I thought about all the letters, phone calls, and Skype dates we had while I was away at college. Then I thought that I better get her input and ask her what she remembers most about hanging out with her cool big sister. Her first response? “You teach me about how to take care of my diabetes.” Wow. I smiled and my heart sank at the same time.

That’s my baby sister. Bird- her nickname because she literally must do everything that I do. From how she dresses and where she’s going to go to college, right down to her finger pricks and insulin shots. She wants to be just like me. When I think back to the day that I started thinking about all the things I was going to teach her, managing her diabetes was not one of them.

I also remember when my mom and dad told me that Jacqui was diagnosed with diabetes. She wasn’t even 1 years old yet. I remember thinking how unfair it was. She is perfect. Why? I remember saying that I’d take diabetes twice if it meant that she got to be normal. A friend of mine that I was with when I heard the news simply said: “but how lucky is she that she gets to learn how to live with diabetes from someone as special as her big sister?”

What kind of responsibility is that?? How do you teach a little girl that barely walks and still calls me Nenny, because the ‘J’ is too hard to pronounce, how to manage something as complex as diabetes? Then it dawned on me. I’ll teach her by doing it myself. From having her touch and feel the lumps on my arms to understand the importance of moving sites. To letting her know the only good diet soda is Dr. Pepper, she was going to learn it all.

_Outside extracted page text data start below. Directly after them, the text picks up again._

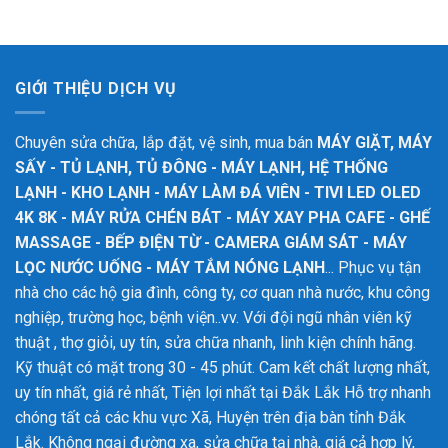
GIỚI THIỆU DỊCH VỤ
Chuyên sửa chữa, lắp đặt, vệ sinh, mua bán
MÁY GIẶT, MÁY
SẤY - TỦ LẠNH, TỦ ĐÔNG - MÁY LẠNH, HỆ THỐNG
LẠNH - KHO LẠNH - MÁY LÀM ĐÁ VIÊN - TIVI LED OLED
4K 8K - MÁY RỬA CHÉN BÁT - MÁY XAY PHA CAFE - GHẾ
MASSAGE - BẾP ĐIỆN TỪ - CAMERA GIÁM SÁT - MÁY
LỌC NƯỚC UỐNG - MÁY TẮM NÓNG LẠNH
... Phục vụ tận
nhà cho các hộ gia đình, công ty, cơ quan nhà nước, khu công
nghiệp, trường học, bệnh viện..vv. Với đội ngũ nhân viên kỹ
thuật , thợ giỏi, uy tín, sửa chữa nhanh, linh kiện chính hãng.
Kỹ thuật có mặt trong 30 - 45 phút. Cam kết chất lượng nhất,
uy tín nhất, giá rẻ nhất, Tiện lợi nhất tại Đắk Lắk
Hỗ trợ nhanh
chóng tất cả các khu vực Xã, Huyện trên địa bàn tỉnh Đắk
Lắk. Không ngại đường xa, sửa chữa tại nhà, giá cả hợp lý,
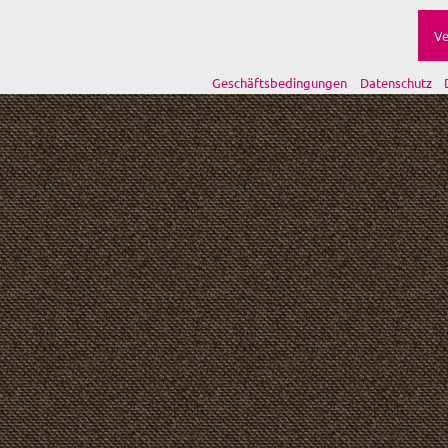
Ve
Geschäftsbedingungen
Datenschutz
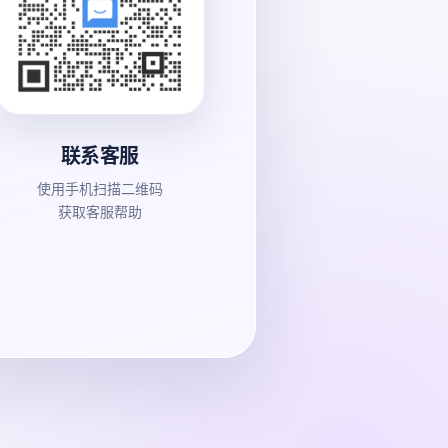
联系客服
使用手机扫描二维码
获取客服帮助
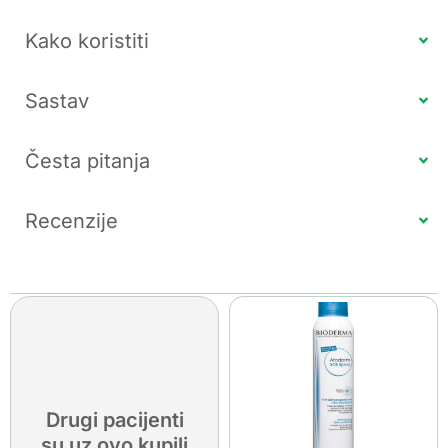
Kako koristiti
Sastav
Česta pitanja
Recenzije
Drugi pacijenti
su uz ovo kupili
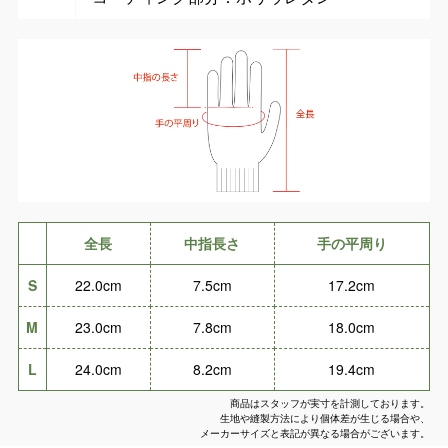
全長
中指長さ
手の平周り
S
22.0cm
7.5cm
17.2cm
M
23.0cm
7.8cm
18.0cm
L
24.0cm
8.2cm
19.4cm
商品はスタッフが実寸を計測しております。
生地や縫製方法により個体差が生じる場合や、
メーカーサイズと表記が異なる場合がございます。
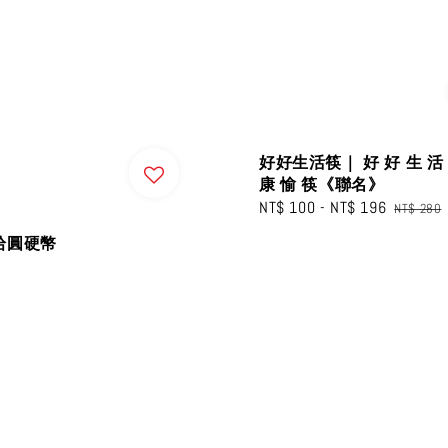
好好生活筷｜ 好 好 生 活 
康 愉 筷《聯名》
Sale
NT$ 100
-
NT$ 196
Regular
NT$ 280
price
price
拾圓硬幣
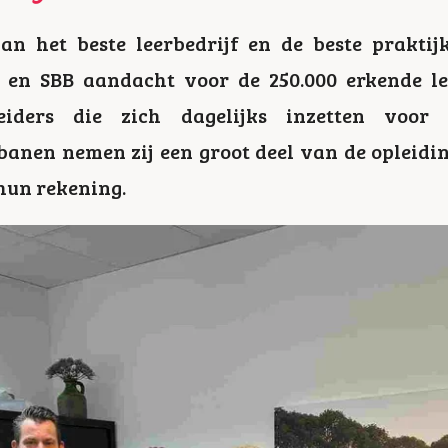
an het beste leerbedrijf en de beste praktij
 en SBB aandacht voor de 250.000 erkende le
leiders die zich dagelijks inzetten voor
banen nemen zij een groot deel van de opleidin
hun rekening.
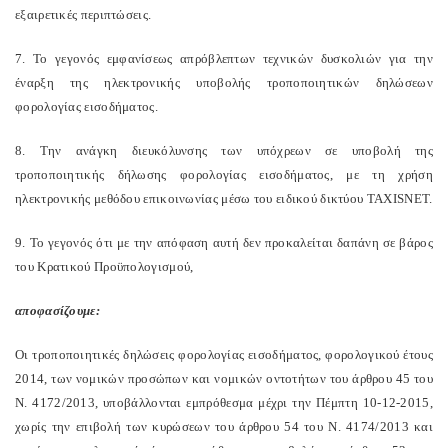
εξαιρετικές περιπτώσεις.
7. Το γεγονός εμφανίσεως απρόβλεπτων τεχνικών δυσκολιών για την
έναρξη της ηλεκτρονικής υποβολής τροποποιητικών δηλώσεων
φορολογίας εισοδήματος.
8. Την ανάγκη διευκόλυνσης των υπόχρεων σε υποβολή της
τροποποιητικής δήλωσης φορολογίας εισοδήματος, με τη χρήση
ηλεκτρονικής μεθόδου επικοινωνίας μέσω του ειδικού δικτύου
TAXISNET
.
9. Το γεγονός ότι με την απόφαση αυτή δεν προκαλείται δαπάνη σε βάρος
του Κρατικού Προϋπολογισμού,
αποφασίζουμε:
Οι τροποποιητικές δηλώσεις φορολογίας εισοδήματος, φορολογικού έτους
2014, των νομικών προσώπων και νομικών οντοτήτων του άρθρου 45 του
Ν. 4172/2013, υποβάλλονται εμπρόθεσμα μέχρι την Πέμπτη 10-12-2015,
χωρίς την επιβολή των κυρώσεων του άρθρου 54 του Ν. 4174/2013 και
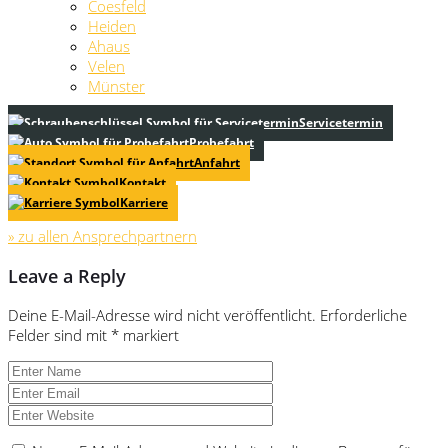
Coesfeld
Heiden
Ahaus
Velen
Münster
Servicetermin
Probefahrt
Anfahrt
Kontakt
Karriere
» zu allen Ansprechpartnern
Leave a Reply
Deine E-Mail-Adresse wird nicht veröffentlicht.
Erforderliche
Felder sind mit
*
markiert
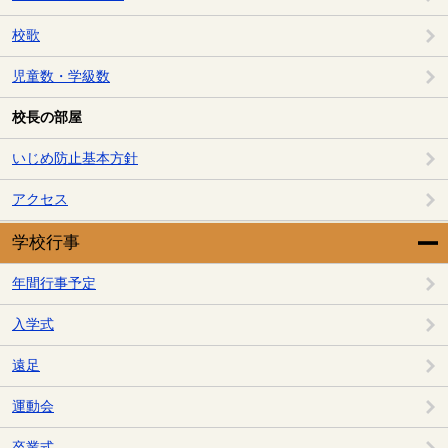
校歌
児童数・学級数
校長の部屋
いじめ防止基本方針
アクセス
学校行事
年間行事予定
入学式
遠足
運動会
卒業式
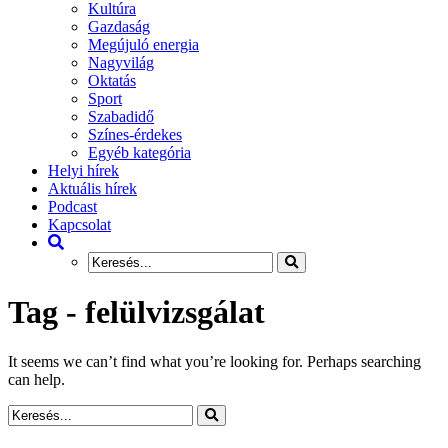
Kultúra
Gazdaság
Megújuló energia
Nagyvilág
Oktatás
Sport
Szabadidő
Színes-érdekes
Egyéb kategória
Helyi hírek
Aktuális hírek
Podcast
Kapcsolat
Tag - felülvizsgálat
It seems we can’t find what you’re looking for. Perhaps searching
can help.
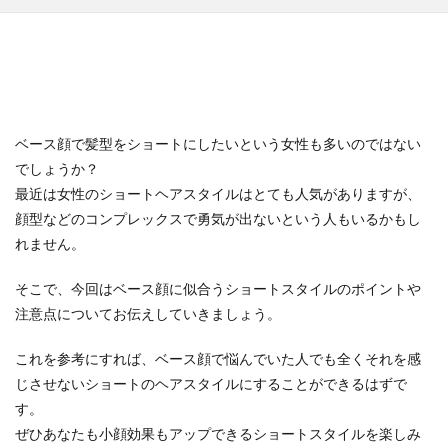
ベース顔で髪型をショートにしたいという女性も多いのではない
でしょうか？
最近は女性のショートヘアスタイルはとても人気がありますが、
顔型などのコンプレックスで勇気が出ないという人もいるかもし
れません。
そこで、今回はベース顔に似合うショートスタイルのポイントや
注意点についてお伝えしていきましょう。
これを参考にすれば、ベース顔で悩んでいた人でも全くそれを感
じさせないショートのヘアスタイルにすることができるはずで
す。
ぜひあなたも小顔効果もアップできるショートスタイルを楽しみ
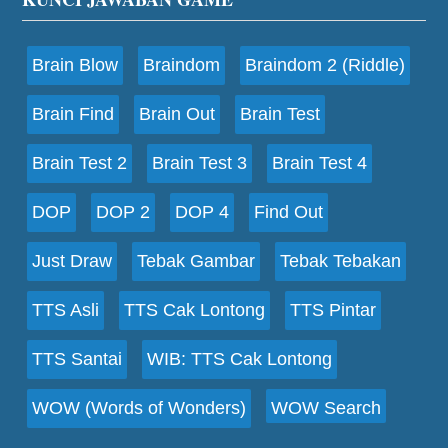
Footer
Brain Blow
Braindom
Braindom 2 (Riddle)
Brain Find
Brain Out
Brain Test
Brain Test 2
Brain Test 3
Brain Test 4
DOP
DOP 2
DOP 4
Find Out
Just Draw
Tebak Gambar
Tebak Tebakan
TTS Asli
TTS Cak Lontong
TTS Pintar
TTS Santai
WIB: TTS Cak Lontong
WOW (Words of Wonders)
WOW Search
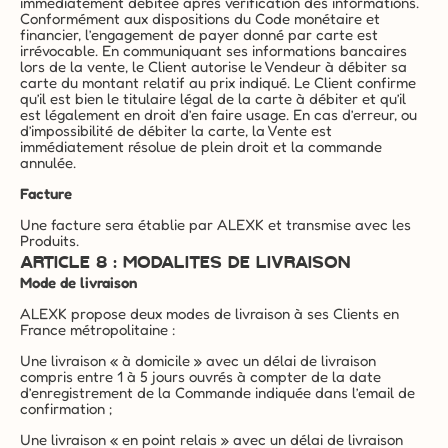
immédiatement débitée après vérification des informations. 
Conformément aux dispositions du Code monétaire et 
financier, l’engagement de payer donné par carte est 
irrévocable. En communiquant ses informations bancaires 
lors de la vente, le Client autorise le Vendeur à débiter sa 
carte du montant relatif au prix indiqué. Le Client confirme 
qu’il est bien le titulaire légal de la carte à débiter et qu’il 
est légalement en droit d’en faire usage. En cas d’erreur, ou 
d’impossibilité de débiter la carte, la Vente est 
immédiatement résolue de plein droit et la commande 
annulée.
Facture
Une facture sera établie par ALEXK et transmise avec les 
Produits.
ARTICLE 8 : MODALITES DE LIVRAISON
Mode de livraison
ALEXK propose deux modes de livraison à ses Clients en 
France métropolitaine :
Une livraison « à domicile » avec un délai de livraison 
compris entre 1 à 5 jours ouvrés à compter de la date 
d’enregistrement de la Commande indiquée dans l’email de 
confirmation ;
Une livraison « en point relais » avec un délai de livraison 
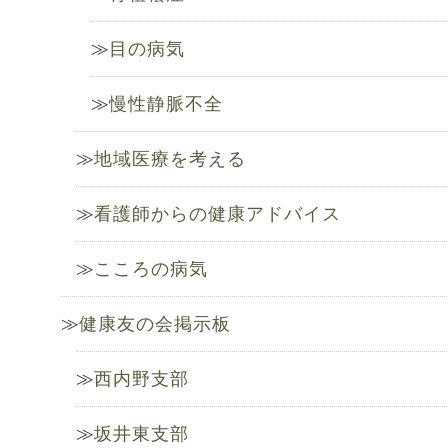
目の病気
慢性静脈不全
地域医療を考える
看護師からの健康アドバイス
こころの病気
健康友の会掲示板
西内野支部
坂井東支部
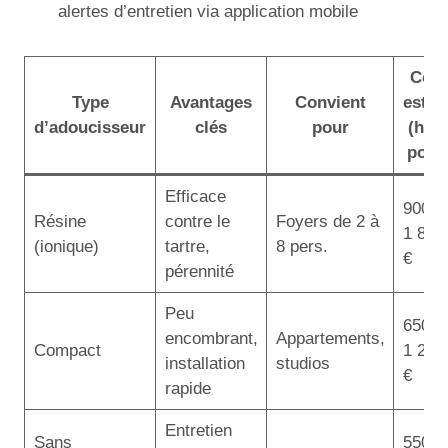
alertes d’entretien via application mobile
Coût
Type
Avantages
Convient
estim
d’adoucisseur
clés
pour
(hor
pose
Efficace
900 –
Résine
contre le
Foyers de 2 à
1 800
(ionique)
tartre,
8 pers.
€
pérennité
Peu
650 –
encombrant,
Appartements,
Compact
1 200
installation
studios
€
rapide
Entretien
Sans
550 –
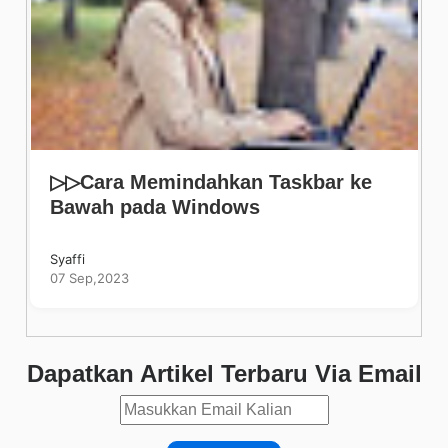
▷▷Cara Memindahkan Taskbar ke
Bawah pada Windows
Syaffi
07 Sep,2023
Dapatkan Artikel Terbaru Via Email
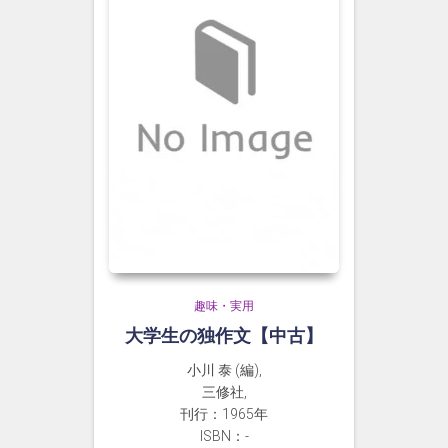
趣味・実用
大学生の独作文【中古】
小川 泰 (編),
三修社,
刊行：1965年
ISBN：-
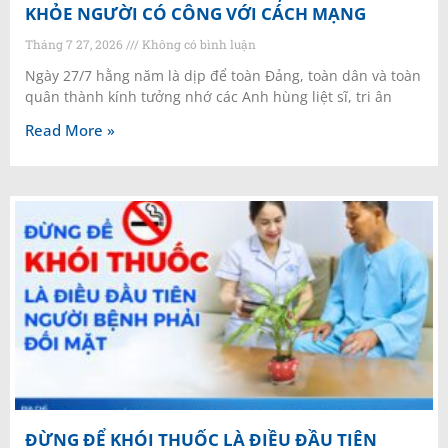
KHỎE NGƯỜI CÓ CÔNG VỚI CÁCH MẠNG
Tháng 7 27, 2026
Không có bình luận
Ngày 27/7 hằng năm là dịp để toàn Đảng, toàn dân và toàn
quân thành kính tưởng nhớ các Anh hùng liệt sĩ, tri ân
Read More »
ĐỪNG ĐỂ KHÓI THUỐC LÀ ĐIỀU ĐẦU TIÊN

Jacqui is almost 10. She is getting so big and I am SO proud of her. Bird is in the third grade and loves school. She is a fantastic reader and her imagination is incredible. She loves all animals and riding g horses is her most favorite thing on the planet. I love to watch her dance and I love to listen to her talk. She is amazing. Resilient. Inspiring. My baby sister.

Diabetes is all I have ever known. It’s all she’s ever known too. I don’t know how to teach her to be normal. I don’t know life without diabetes. But enough with things that I do and don’t know. Here’s the one thing that I hope for. I hope for a cure.

And when that cure comes I believe that Jacqui will be able to tell you that the greatest part about having me for a big sister is that I can make some pretty intense blankets forts to watch Princess movies under, that I never just let her win at swings, I actually had to work at it. I’d hope she’d tell you that I taught her that the books are always better than the movies and that dancing like a fool is definitely okay and that the people who don’t are the weird ones. I’d hope she’d tell you that I was always a phone call away for whatever she needed.

Lastly, I’d hope that she’d tell you that we HAD diabetes together and that now we don’t.